## Brief
Only a number is wanted here: the count of lines in the entries below that include the word "ankle".

## Dataset excerpts
--- START ---

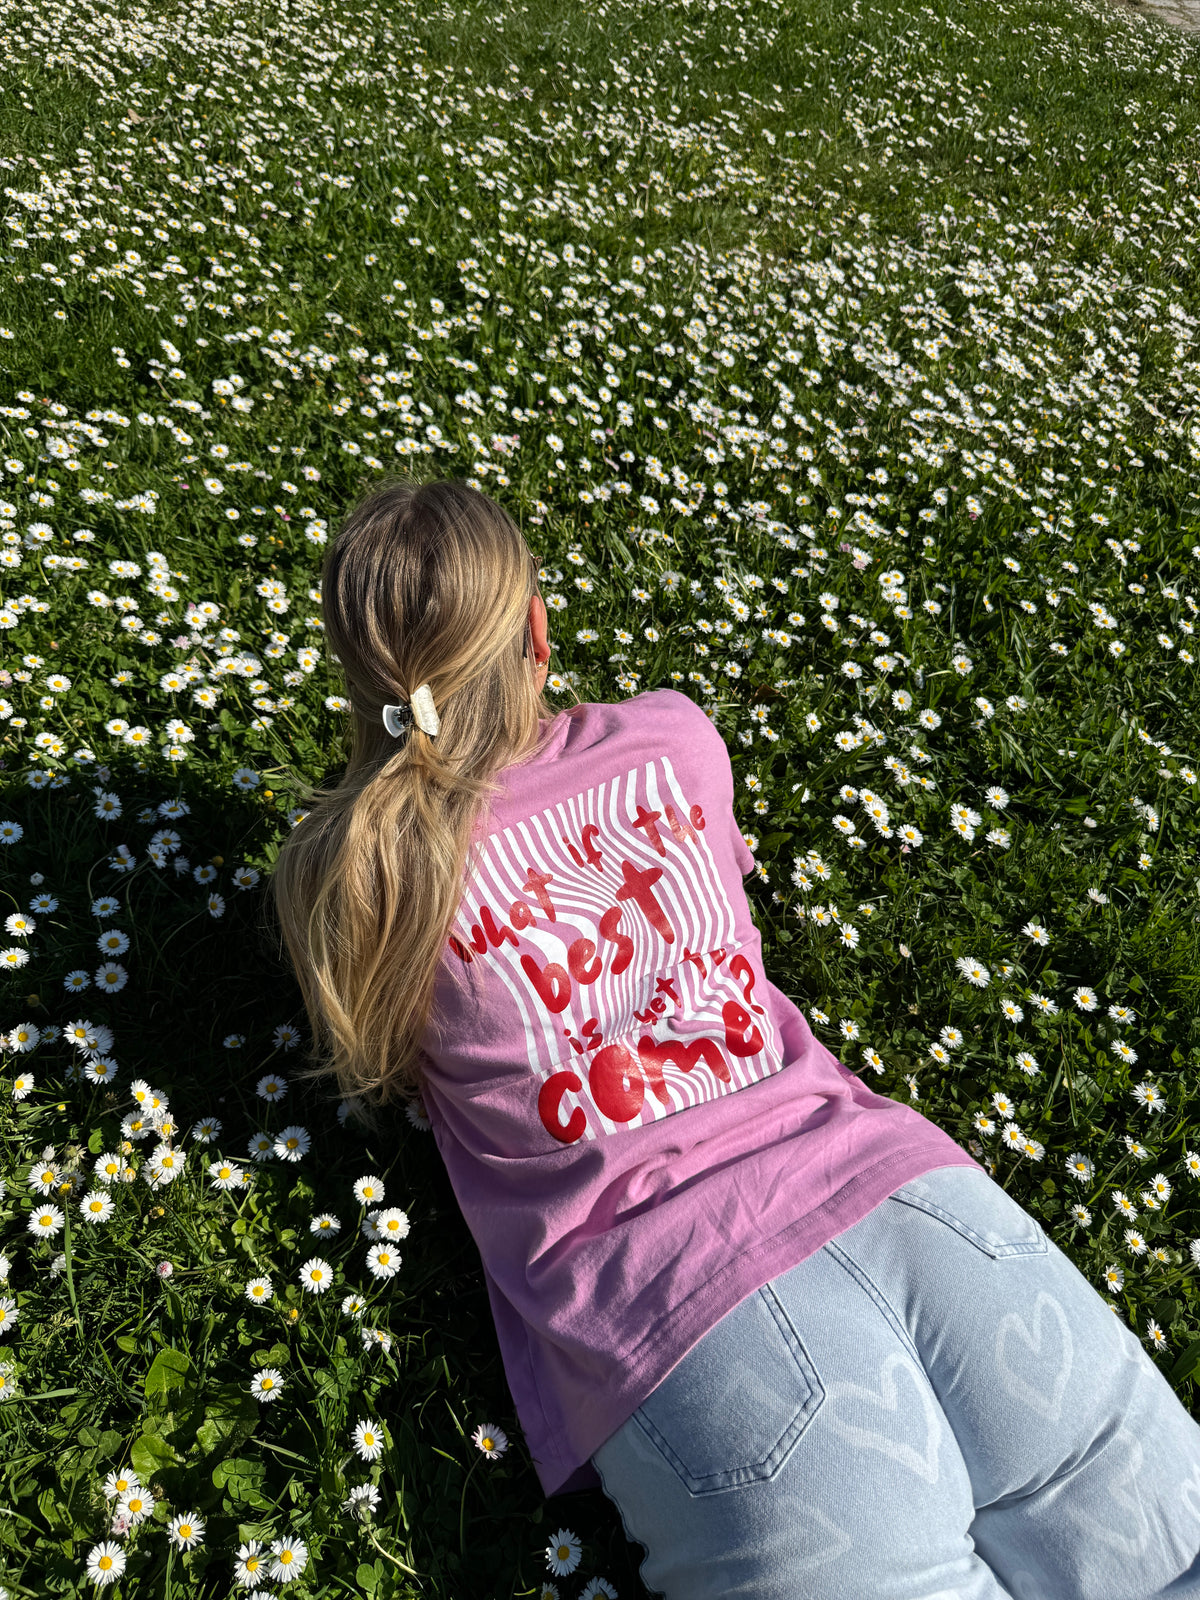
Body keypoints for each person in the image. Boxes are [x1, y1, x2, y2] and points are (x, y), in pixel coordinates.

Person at [268, 479, 1200, 1600]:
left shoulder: (360, 872)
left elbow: (383, 1069)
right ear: (538, 634)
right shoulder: (673, 737)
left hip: (682, 1311)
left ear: (362, 676)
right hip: (921, 1208)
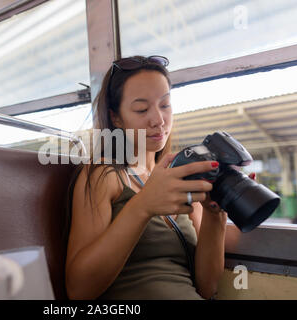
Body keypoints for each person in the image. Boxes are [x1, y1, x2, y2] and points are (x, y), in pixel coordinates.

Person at [64, 55, 249, 300]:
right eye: (142, 109)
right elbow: (79, 290)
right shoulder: (104, 175)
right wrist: (142, 206)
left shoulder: (183, 177)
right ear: (116, 117)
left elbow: (207, 287)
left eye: (165, 105)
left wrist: (216, 214)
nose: (158, 120)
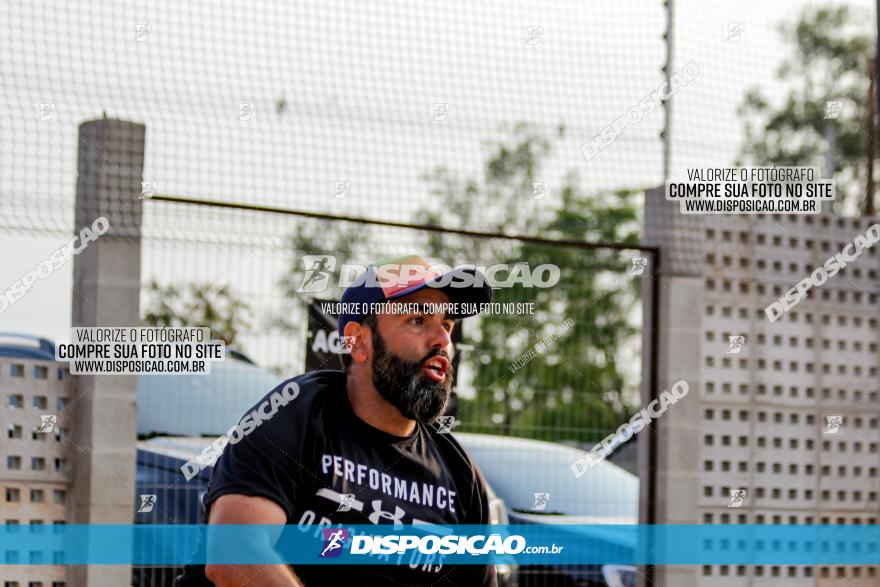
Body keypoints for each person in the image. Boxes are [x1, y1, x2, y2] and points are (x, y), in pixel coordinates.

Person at [175, 255, 498, 586]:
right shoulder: (297, 414)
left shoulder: (459, 475)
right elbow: (235, 555)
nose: (443, 341)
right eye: (417, 320)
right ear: (358, 342)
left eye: (446, 325)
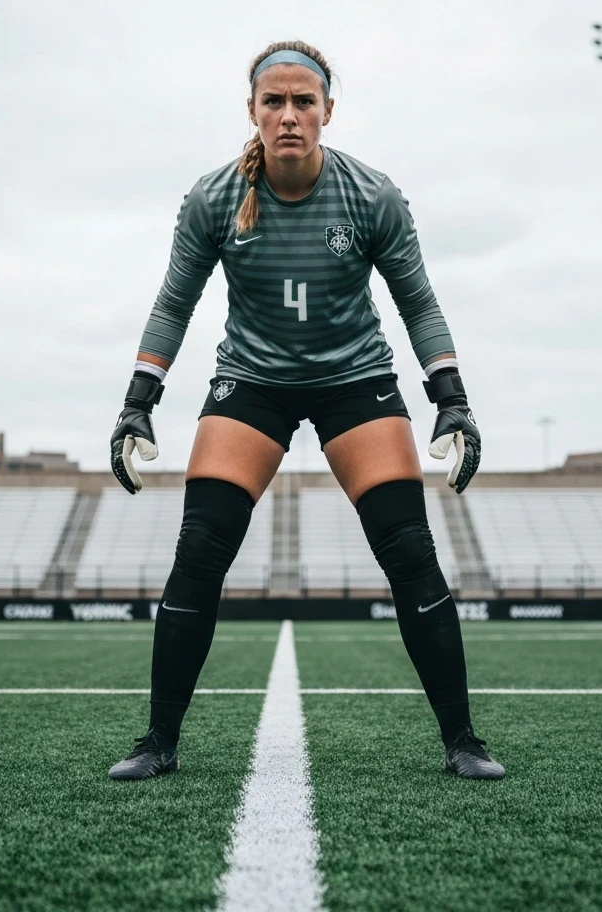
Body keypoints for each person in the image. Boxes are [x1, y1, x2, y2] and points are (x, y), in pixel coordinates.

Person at [107, 40, 504, 782]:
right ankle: (158, 741)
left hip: (353, 377)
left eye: (304, 102)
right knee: (199, 551)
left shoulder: (372, 195)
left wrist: (451, 397)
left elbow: (417, 301)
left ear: (328, 111)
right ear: (252, 111)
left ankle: (463, 740)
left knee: (411, 553)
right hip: (252, 379)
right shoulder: (213, 199)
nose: (289, 116)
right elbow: (174, 303)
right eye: (274, 102)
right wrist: (138, 401)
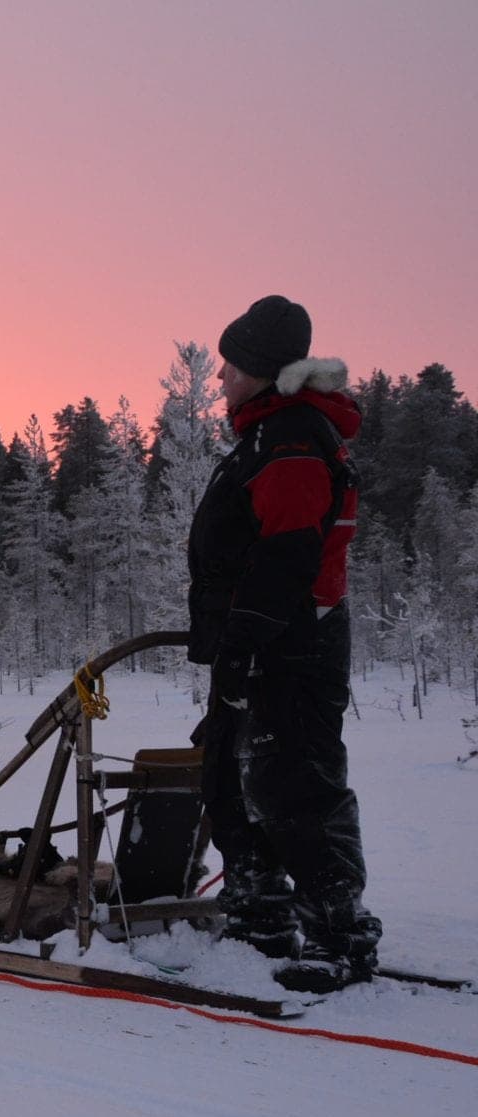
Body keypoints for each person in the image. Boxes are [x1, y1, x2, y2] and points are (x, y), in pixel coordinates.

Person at [188, 295, 377, 993]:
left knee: (292, 782)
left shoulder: (294, 439)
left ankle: (337, 931)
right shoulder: (268, 436)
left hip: (292, 642)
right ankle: (260, 912)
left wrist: (244, 642)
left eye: (231, 365)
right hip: (260, 639)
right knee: (229, 778)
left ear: (265, 371)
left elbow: (287, 557)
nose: (221, 378)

--- END ---

## Answer box
4